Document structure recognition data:
* * * * * * *
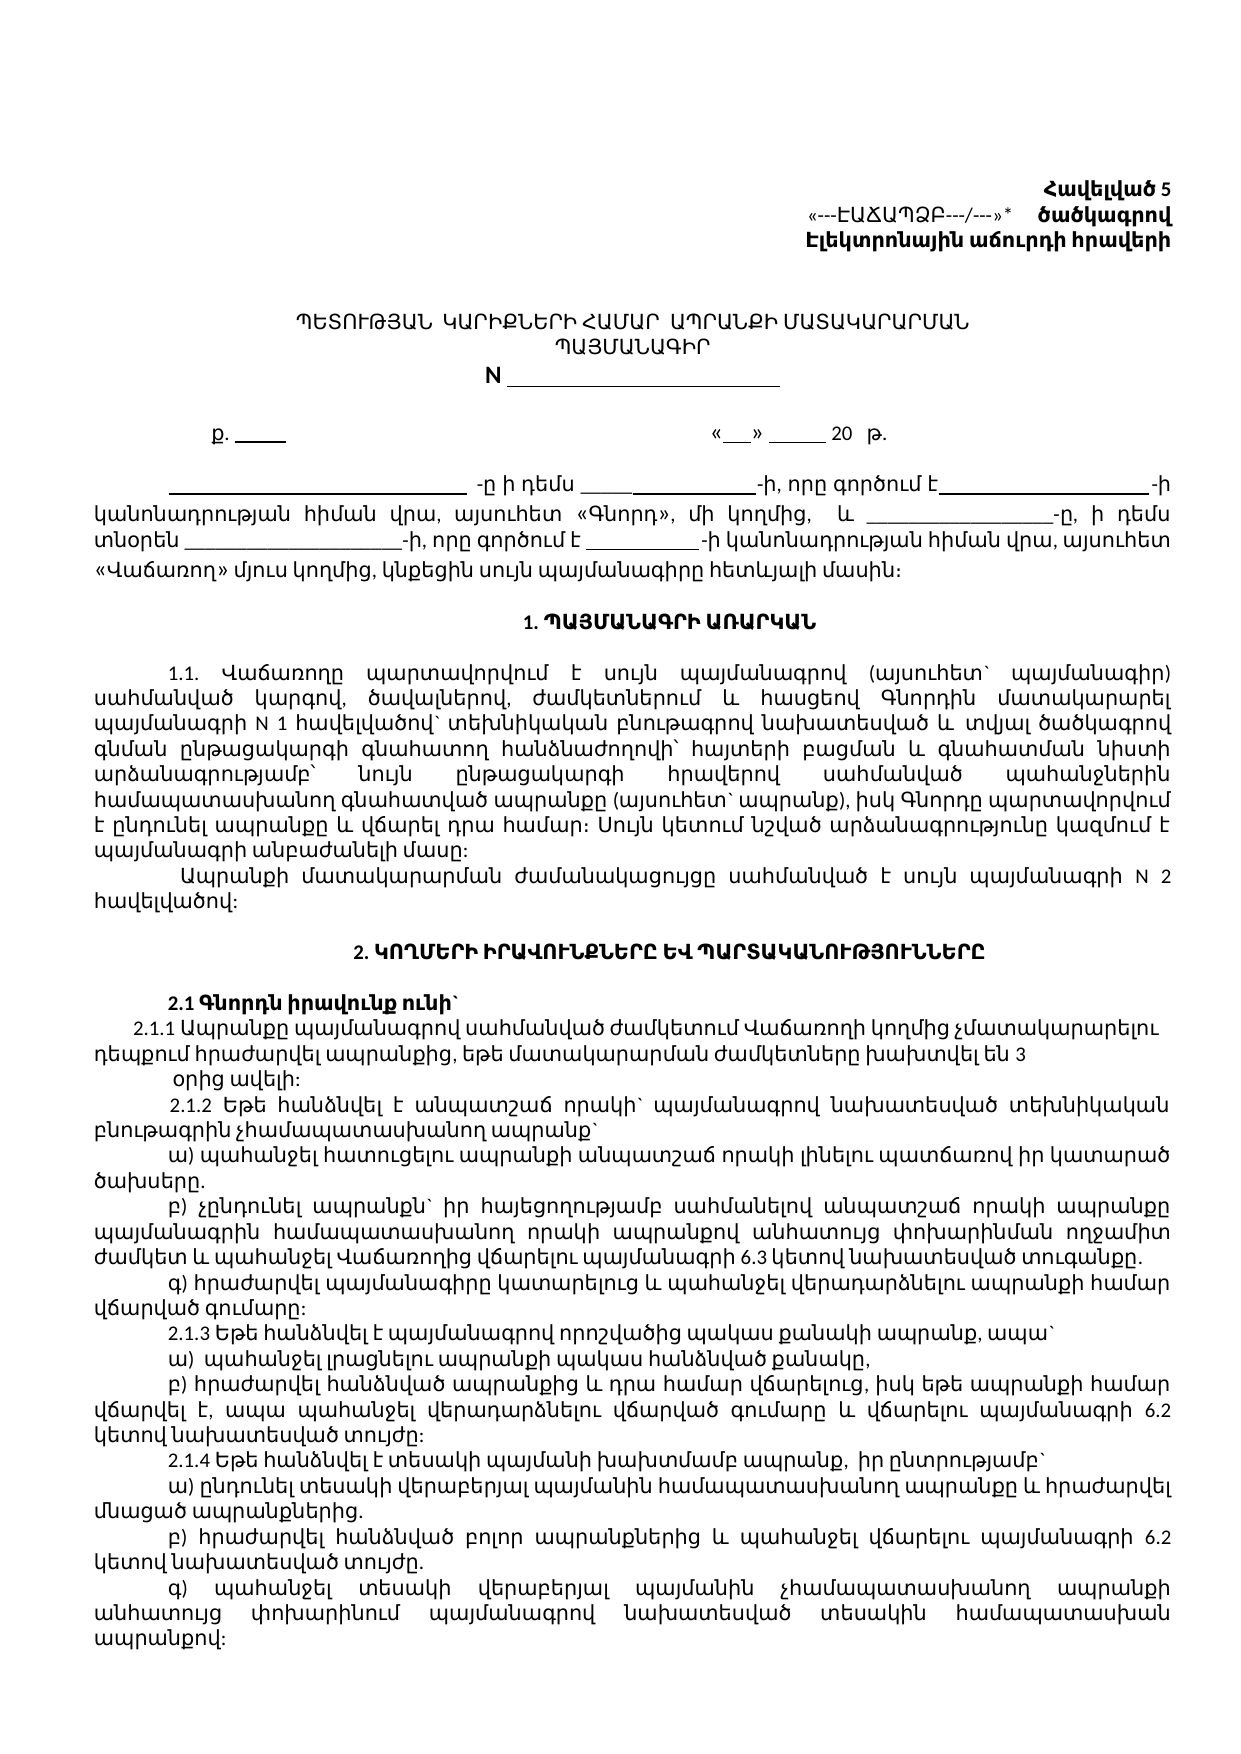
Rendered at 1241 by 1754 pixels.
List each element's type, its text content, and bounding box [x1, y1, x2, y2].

text -ը ի դեմս _____ -ի, որը գործում է -ի կանոնադրության հիման վրա, այսուհետ «Գնորդ», մի կողմից, և __________________-ը, ի դեմս տնօրեն _____________________-ի, որը գործում է -ի կանոնադրության հիման վրա, այսուհետ «Վաճառող» մյուս կողմից, կնքեցին սույն պայմանագիրը հետևյալի մասին։ [94, 472, 1171, 583]
text բ) հրաժարվել հանձնված ապրանքից և դրա համար վճարելուց, իսկ եթե ապրանքի համար վճարվել է, ապա պահանջել վերադարձնելու վճարված գումարը և վճարելու պայմանագրի 6.2 կետով նախատեսված տույժը: [94, 1371, 1171, 1448]
text ՊԵՏՈՒԹՅԱՆ ԿԱՐԻՔՆԵՐԻ ՀԱՄԱՐ ԱՊՐԱՆՔԻ ՄԱՏԱԿԱՐԱՐՄԱՆ [79, 309, 1171, 334]
text Էլեկտրոնային աճուրդի հրավերի [94, 227, 1171, 253]
text 1. ՊԱՅՄԱՆԱԳՐԻ ԱՌԱՐԿԱՆ [94, 609, 1171, 634]
text 1.1. Վաճառողը պարտավորվում է սույն պայմանագրով (այսուհետ` պայմանագիր) սահմանված կարգով, ծավալներով, ժամկետներում և հասցեով Գնորդին մատակարարել պայմանագրի N 1 հավելվածով` տեխնիկական բնութագրով նախատեսված և տվյալ ծածկագրով գնման ընթացակարգի գնահատող հանձնաժողովի՝ հայտերի բացման և գնահատման նիստի արձանագրությամբ՝ նույն ընթացակարգի հրավերով սահմանված պահանջներին համապատասխանող գնահատված ապրանքը (այսուհետ` ապրանք), իսկ Գնորդը պարտավորվում է ընդունել ապրանքը և վճարել դրա համար։ Սույն կետում նշված արձանագրությունը կազմում է պայմանագրի անբաժանելի մասը: [94, 660, 1171, 863]
text 2.1.1 Ապրանքը պայմանագրով սահմանված ժամկետում Վաճառողի կողմից չմատակարարելու դեպքում հրաժարվել ապրանքից, եթե մատակարարման ժամկետները խախտվել են 3 [94, 1016, 1171, 1066]
text ք. « » 20 թ. [94, 416, 1171, 446]
text ա) պահանջել լրացնելու ապրանքի պակաս հանձնված քանակը, [94, 1346, 1171, 1371]
text գ) հրաժարվել պայմանագիրը կատարելուց և պահանջել վերադարձնելու ապրանքի համար վճարված գումարը: [94, 1270, 1171, 1321]
text 2. ԿՈՂՄԵՐԻ ԻՐԱՎՈՒՆՔՆԵՐԸ ԵՎ ՊԱՐՏԱԿԱՆՈՒԹՅՈՒՆՆԵՐԸ [94, 939, 1171, 965]
text N [79, 360, 1171, 390]
text 2.1.2 Եթե հանձնվել է անպատշաճ որակի` պայմանագրով նախատեսված տեխնիկական բնութագրին չհամապատասխանող ապրանք` [94, 1092, 1171, 1143]
text օրից ավելի: [94, 1066, 1171, 1092]
text 2.1.3 Եթե հանձնվել է պայմանագրով որոշվածից պակաս քանակի ապրանք, ապա` [94, 1321, 1171, 1346]
text Հավելված 5 [94, 177, 1171, 202]
text բ) չընդունել ապրանքն` իր հայեցողությամբ սահմանելով անպատշաճ որակի ապրանքը պայմանագրին համապատասխանող որակի ապրանքով անհատույց փոխարինման ողջամիտ ժամկետ և պահանջել Վաճառողից վճարելու պայմանագրի 6.3 կետով նախատեսված տուգանքը. [94, 1193, 1171, 1270]
text 2.1 Գնորդն իրավունք ունի` [94, 990, 1171, 1016]
text Ապրանքի մատակարարման ժամանակացույցը սահմանված է սույն պայմանագրի N 2 հավելվածով: [94, 863, 1171, 914]
text «---ԷԱՃԱՊՁԲ---/---»* ծածկագրով [94, 202, 1171, 227]
text ա) պահանջել հատուցելու ապրանքի անպատշաճ որակի լինելու պատճառով իր կատարած ծախսերը. [94, 1143, 1171, 1193]
text ՊԱՅՄԱՆԱԳԻՐ [79, 334, 1171, 360]
text ա) ընդունել տեսակի վերաբերյալ պայմանին համապատասխանող ապրանքը և հրաժարվել մնացած ապրանքներից. [94, 1473, 1171, 1524]
text 2.1.4 Եթե հանձնվել է տեսակի պայմանի խախտմամբ ապրանք, իր ընտրությամբ` [94, 1448, 1171, 1473]
text բ) հրաժարվել հանձնված բոլոր ապրանքներից և պահանջել վճարելու պայմանագրի 6.2 կետով նախատեսված տույժը. [94, 1524, 1171, 1575]
text գ) պահանջել տեսակի վերաբերյալ պայմանին չհամապատասխանող ապրանքի անհատույց փոխարինում պայմանագրով նախատեսված տեսակին համապատասխան ապրանքով: [94, 1575, 1171, 1651]
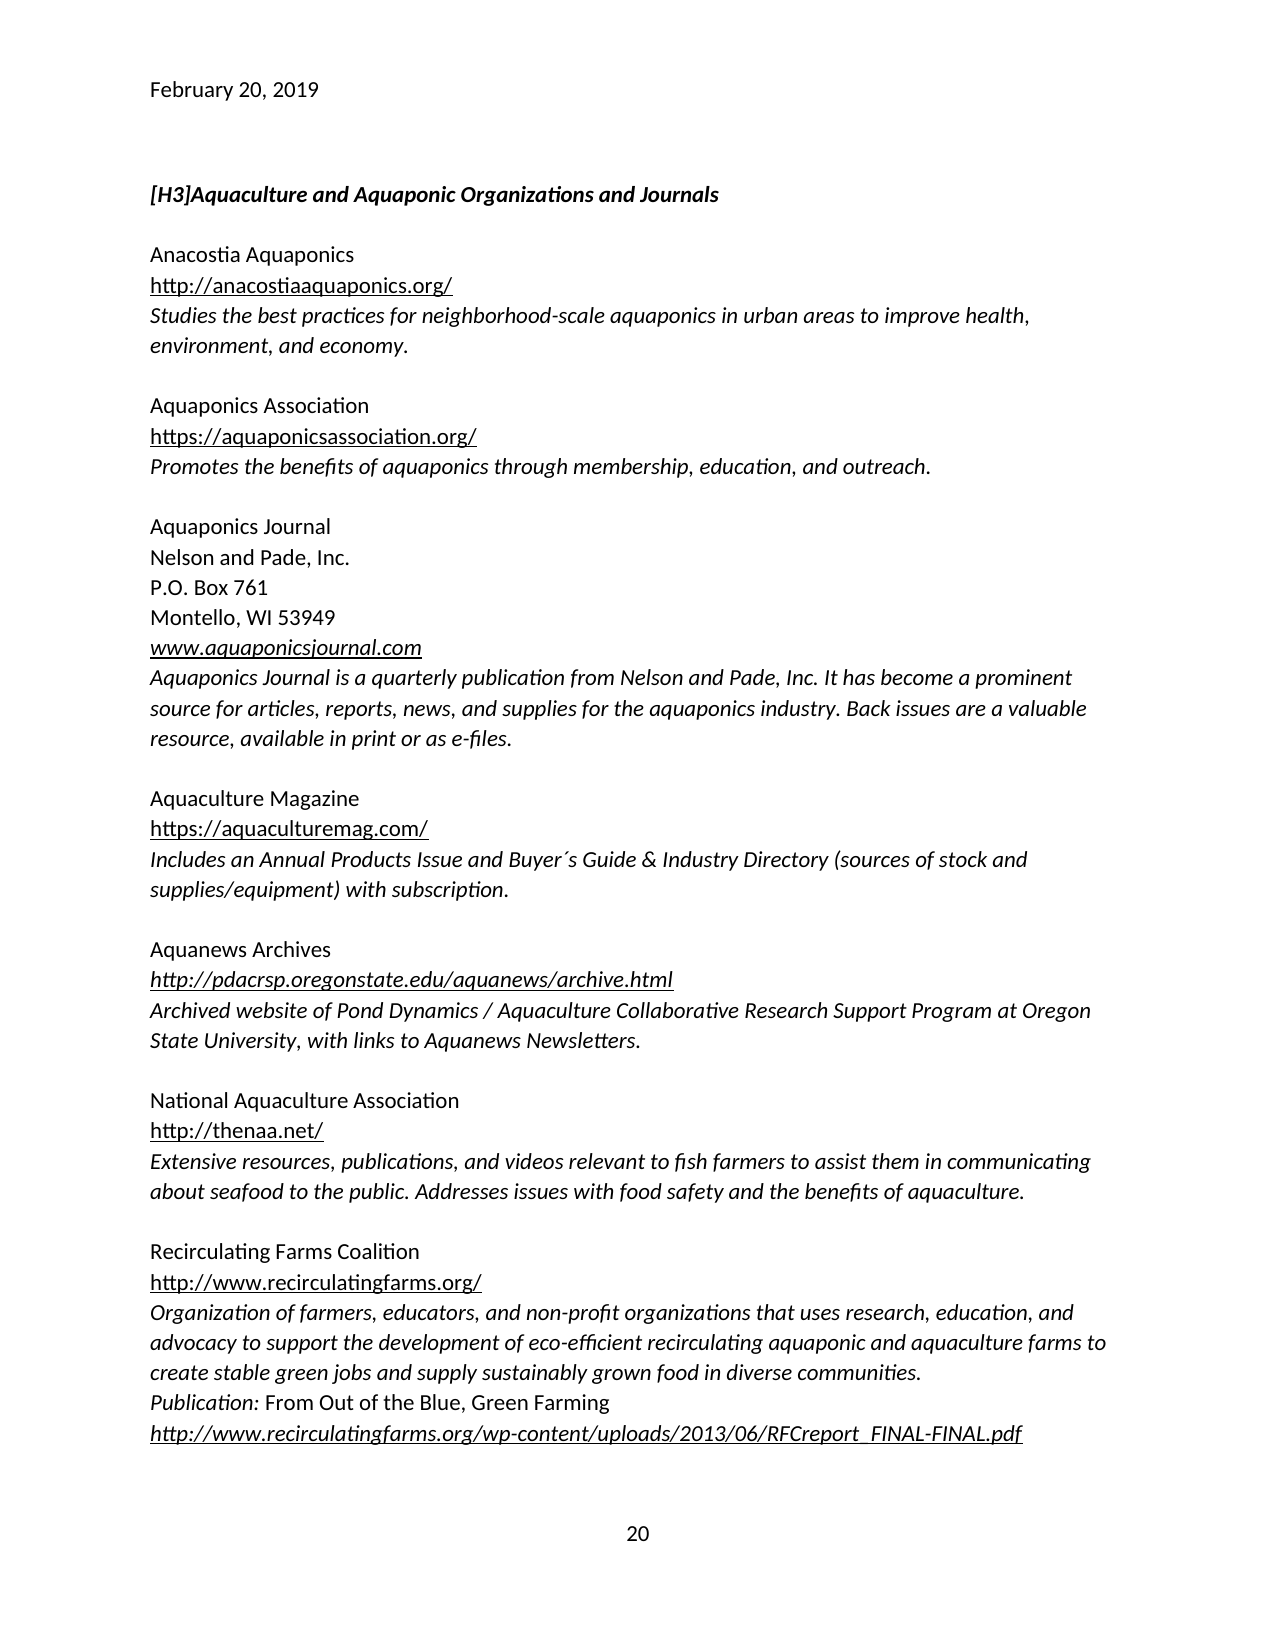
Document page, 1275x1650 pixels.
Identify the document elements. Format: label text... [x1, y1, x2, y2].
* * * * * * *
- Task item
Return every record exactly, minus the pictures.

- Answer space
Rendered at 1241 by 1754 pixels.
List each element's type, its text content, and bounding box [x1, y1, x2, y2].

text -ը ի դեմս _____ -ի, որը գործում է -ի կանոնադրության հիման վրա, այսուհետ «Գնորդ», մի կողմից, և __________________-ը, ի դեմս տնօրեն _____________________-ի, որը գործում է -ի կանոնադրության հիման վրա, այսուհետ «Վաճառող» մյուս կողմից, կնքեցին սույն պայմանագիրը հետևյալի մասին։ [94, 472, 1171, 583]
text բ) հրաժարվել հանձնված ապրանքից և դրա համար վճարելուց, իսկ եթե ապրանքի համար վճարվել է, ապա պահանջել վերադարձնելու վճարված գումարը և վճարելու պայմանագրի 6.2 կետով նախատեսված տույժը: [94, 1371, 1171, 1448]
text ՊԵՏՈՒԹՅԱՆ ԿԱՐԻՔՆԵՐԻ ՀԱՄԱՐ ԱՊՐԱՆՔԻ ՄԱՏԱԿԱՐԱՐՄԱՆ [79, 309, 1171, 334]
text Էլեկտրոնային աճուրդի հրավերի [94, 227, 1171, 253]
text 1. ՊԱՅՄԱՆԱԳՐԻ ԱՌԱՐԿԱՆ [94, 609, 1171, 634]
text 1.1. Վաճառողը պարտավորվում է սույն պայմանագրով (այսուհետ` պայմանագիր) սահմանված կարգով, ծավալներով, ժամկետներում և հասցեով Գնորդին մատակարարել պայմանագրի N 1 հավելվածով` տեխնիկական բնութագրով նախատեսված և տվյալ ծածկագրով գնման ընթացակարգի գնահատող հանձնաժողովի՝ հայտերի բացման և գնահատման նիստի արձանագրությամբ՝ նույն ընթացակարգի հրավերով սահմանված պահանջներին համապատասխանող գնահատված ապրանքը (այսուհետ` ապրանք), իսկ Գնորդը պարտավորվում է ընդունել ապրանքը և վճարել դրա համար։ Սույն կետում նշված արձանագրությունը կազմում է պայմանագրի անբաժանելի մասը: [94, 660, 1171, 863]
text 2.1.1 Ապրանքը պայմանագրով սահմանված ժամկետում Վաճառողի կողմից չմատակարարելու դեպքում հրաժարվել ապրանքից, եթե մատակարարման ժամկետները խախտվել են 3 [94, 1016, 1171, 1066]
text ք. « » 20 թ. [94, 416, 1171, 446]
text ա) պահանջել լրացնելու ապրանքի պակաս հանձնված քանակը, [94, 1346, 1171, 1371]
text գ) հրաժարվել պայմանագիրը կատարելուց և պահանջել վերադարձնելու ապրանքի համար վճարված գումարը: [94, 1270, 1171, 1321]
text 2. ԿՈՂՄԵՐԻ ԻՐԱՎՈՒՆՔՆԵՐԸ ԵՎ ՊԱՐՏԱԿԱՆՈՒԹՅՈՒՆՆԵՐԸ [94, 939, 1171, 965]
text N [79, 360, 1171, 390]
text 2.1.2 Եթե հանձնվել է անպատշաճ որակի` պայմանագրով նախատեսված տեխնիկական բնութագրին չհամապատասխանող ապրանք` [94, 1092, 1171, 1143]
text օրից ավելի: [94, 1066, 1171, 1092]
text 2.1.3 Եթե հանձնվել է պայմանագրով որոշվածից պակաս քանակի ապրանք, ապա` [94, 1321, 1171, 1346]
text Հավելված 5 [94, 177, 1171, 202]
text բ) չընդունել ապրանքն` իր հայեցողությամբ սահմանելով անպատշաճ որակի ապրանքը պայմանագրին համապատասխանող որակի ապրանքով անհատույց փոխարինման ողջամիտ ժամկետ և պահանջել Վաճառողից վճարելու պայմանագրի 6.3 կետով նախատեսված տուգանքը. [94, 1193, 1171, 1270]
text 2.1 Գնորդն իրավունք ունի` [94, 990, 1171, 1016]
text Ապրանքի մատակարարման ժամանակացույցը սահմանված է սույն պայմանագրի N 2 հավելվածով: [94, 863, 1171, 914]
text «---ԷԱՃԱՊՁԲ---/---»* ծածկագրով [94, 202, 1171, 227]
text ա) պահանջել հատուցելու ապրանքի անպատշաճ որակի լինելու պատճառով իր կատարած ծախսերը. [94, 1143, 1171, 1193]
text ՊԱՅՄԱՆԱԳԻՐ [79, 334, 1171, 360]
text ա) ընդունել տեսակի վերաբերյալ պայմանին համապատասխանող ապրանքը և հրաժարվել մնացած ապրանքներից. [94, 1473, 1171, 1524]
text 2.1.4 Եթե հանձնվել է տեսակի պայմանի խախտմամբ ապրանք, իր ընտրությամբ` [94, 1448, 1171, 1473]
text բ) հրաժարվել հանձնված բոլոր ապրանքներից և պահանջել վճարելու պայմանագրի 6.2 կետով նախատեսված տույժը. [94, 1524, 1171, 1575]
text գ) պահանջել տեսակի վերաբերյալ պայմանին չհամապատասխանող ապրանքի անհատույց փոխարինում պայմանագրով նախատեսված տեսակին համապատասխան ապրանքով: [94, 1575, 1171, 1651]
Document page, 1275x1650 pixels.
Identify the document elements. Format: label text... [x1, y1, x2, y2].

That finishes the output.